Trying to raise boys without a father is difficult. I tried for along time to encourage my boys father to participate in their upbringing and be more engaging. There was no throwing a football around, no instruction on grooming rituals, or 1 on 1 talks about anything.

After 16 years I realized it was not working and called it quits. The Catholic guilt set in for separating my kids from their father. I encouraged him to visit the kids often, but is was not working out. Two months later, he suffered a triple stroke and had temporary paralysis and memory loss. I could not stand to see the kids worry about their fathers health, so he moved back in. His recovery was slow. He laughed and cried hysterically many nights while trying to learn how to read and write again. For the next two years I cared for him, but the relationship with the boys never improved.

The boys still seemed to be without their father, but after all he was physically there right?

I completely understand the Catholic Guilt thing. I wanted their father to be in their life's to the point I was giving up mine. We have since parted ways and he recovered reasonably well considering what happened.

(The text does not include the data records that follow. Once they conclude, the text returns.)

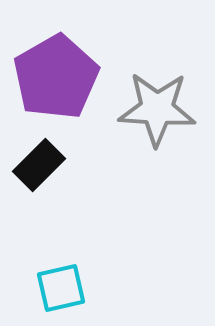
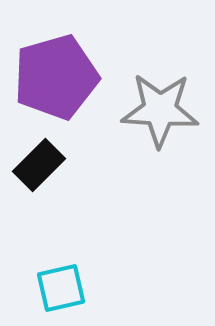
purple pentagon: rotated 14 degrees clockwise
gray star: moved 3 px right, 1 px down
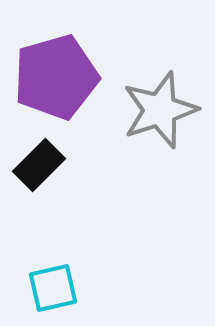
gray star: rotated 22 degrees counterclockwise
cyan square: moved 8 px left
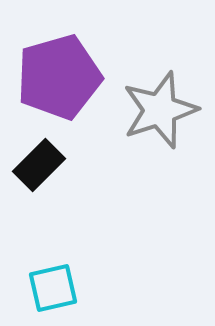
purple pentagon: moved 3 px right
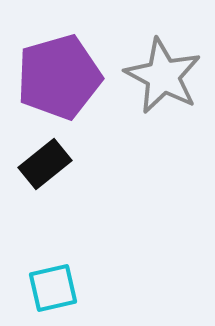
gray star: moved 3 px right, 34 px up; rotated 26 degrees counterclockwise
black rectangle: moved 6 px right, 1 px up; rotated 6 degrees clockwise
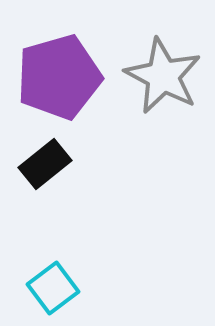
cyan square: rotated 24 degrees counterclockwise
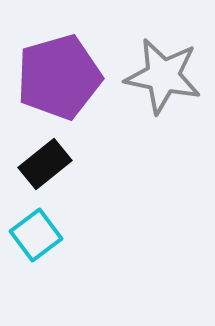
gray star: rotated 16 degrees counterclockwise
cyan square: moved 17 px left, 53 px up
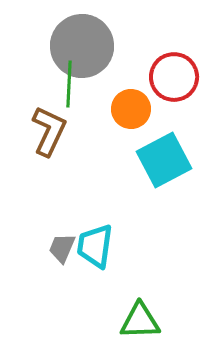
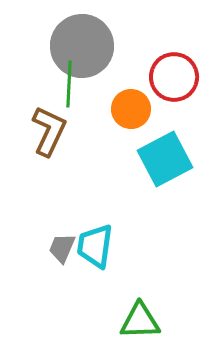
cyan square: moved 1 px right, 1 px up
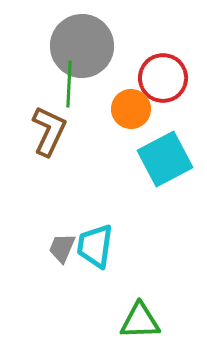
red circle: moved 11 px left, 1 px down
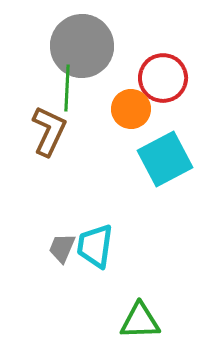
green line: moved 2 px left, 4 px down
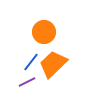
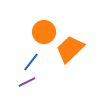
orange trapezoid: moved 17 px right, 15 px up
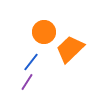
purple line: rotated 30 degrees counterclockwise
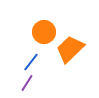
purple line: moved 1 px down
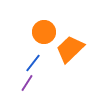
blue line: moved 2 px right, 1 px down
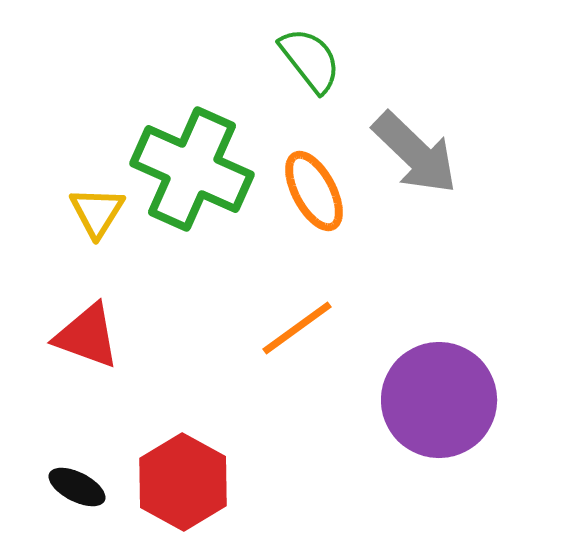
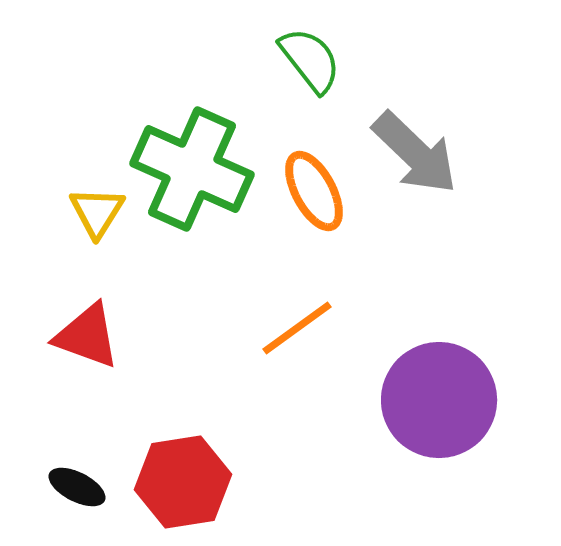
red hexagon: rotated 22 degrees clockwise
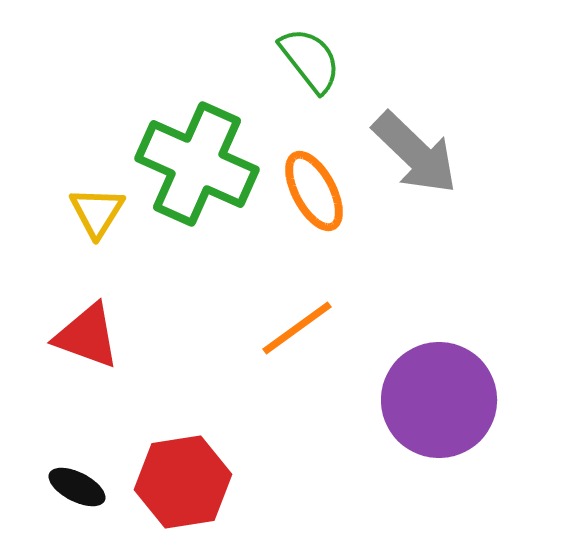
green cross: moved 5 px right, 5 px up
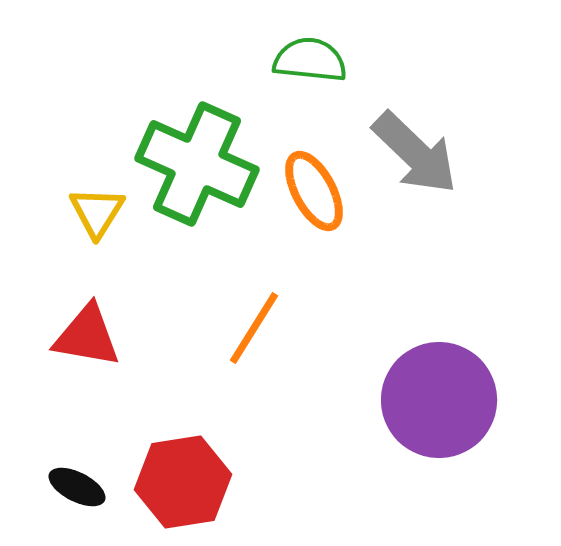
green semicircle: rotated 46 degrees counterclockwise
orange line: moved 43 px left; rotated 22 degrees counterclockwise
red triangle: rotated 10 degrees counterclockwise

Growing up, my father was hands on about teaching us the Catholic faith as well as discussing life's matters. When he had a woodworking project, I was always by his side. It did not matter that I was a girl, he put me to work. So I do not think my sons should feel the lesser because their father cannot show them how to build things. My father said I must teach them what he has taught me. They know that he loves them like a father.

I have given my boys everything except a father who will be there for them. Our parish priest gave me some words of encouragement when he reminded me that God is our eternal father and he watches over all his children.

Jan 29th 2014 new
I still battle Catholic Guilt, had no idea when I divorced in 2010 w/it final in 2011 that it would basically cause their father to just not engage or keep in touch much. He basically leaves it up to children to reach out and call him. Never can I bring them over (NOT THAT I WOULD) because he is unmarried and living w/a woman, I also dont have an address for him. Can you say TEXT BOOK narcissist??? Bow

I have 4 kids. 2 boys ( 20, 12 ) and 2 girls (13, 18)....I really struggle with this and try to promote that God in Heaven is our Father when our earthly one is not present. But this really doesnt help I dont think. I mean Birthdays come and go, even Christmas, no cards , no calls. He's a real pc of work.

My younger 2 I worry the most about, the older 2 sadly have engrossed themselves in their signigicant others and have lengthy on an off relations with them ( unhealthy and obsessive ) and I simply cant control it.

My son, 12, is a great kid, smart, athletic and witty - coaches fight over him at drafts, and his own DAD isnt even around. I can feel my blood boil and emotions flood as I write this.

I feel you pain fellow Sister in Christ and may we offer up our pain and suffering of ourselves but mostly for our children who did not deserve or ask for this type of neglect.....

peace N hugs.... hug Praying
Jan 29th 2014 new

Rebecca

One of the hardest things to do is to endure and move forward. Your right, we have to give it up to God.

angel angel angel



Feb 20th 2014 new
I tend to agree. I was married to my children's father for 20+ years where we had to put up with "Does he want to be a dad today? Great!" or "Does he not want to be a dad today? Proceed with caution" so I've had to try to be there for my children as both mom and dad. Our divorce was final in April 2012 and by Aug. 2012 he was in a serious rollover car accident, died just past the 1 year anniversary of his car accident. Now, granted my kids are young adults but, their not having a consistent dad in their life has paid its toll, and now that he has passed on it's twice as hard. Many a time I wish my son had a male to go talk to about his girlfriend problems, but he doesn't, and I find there is only so much I can say that he wants to hear. My girls, who struggle with friendships and even finding dating relationships, have no positive male role model in their life to help steer their direction. My dad, brother, and brother-in-law do try to take an interest in their lives but there's a limit as Dad is getting older and forgetful and my brother and brother-in-law have their own families they are devoted to. Being both the Mom and Dad to my children is a feat I accomplish, but it is not the same as them having an earthly father figure in their lives.
Feb 22nd 2014 new
Real and courageous men of God (plug watch the Christian movie called "Courageous") love and care for their children. I don't have a son but a nephew and I love him dearly. Now I don't see him often because his mom and dad (my brother) moved to another state a few years ago but I try to spend time with the boy and my niece as much as possible when they come to visit. I don't respect a man who neglects his kids and I also don't respect a mother that keeps the kids away from a dad that wants to be around unless he is a danger or a bad influence on them. I have a daughter and I have loved her since before she was born and I will forever and I see her every week. I can't see my life without her being the most important part of it. God bless all divorcees and the devoted moms and dads out there.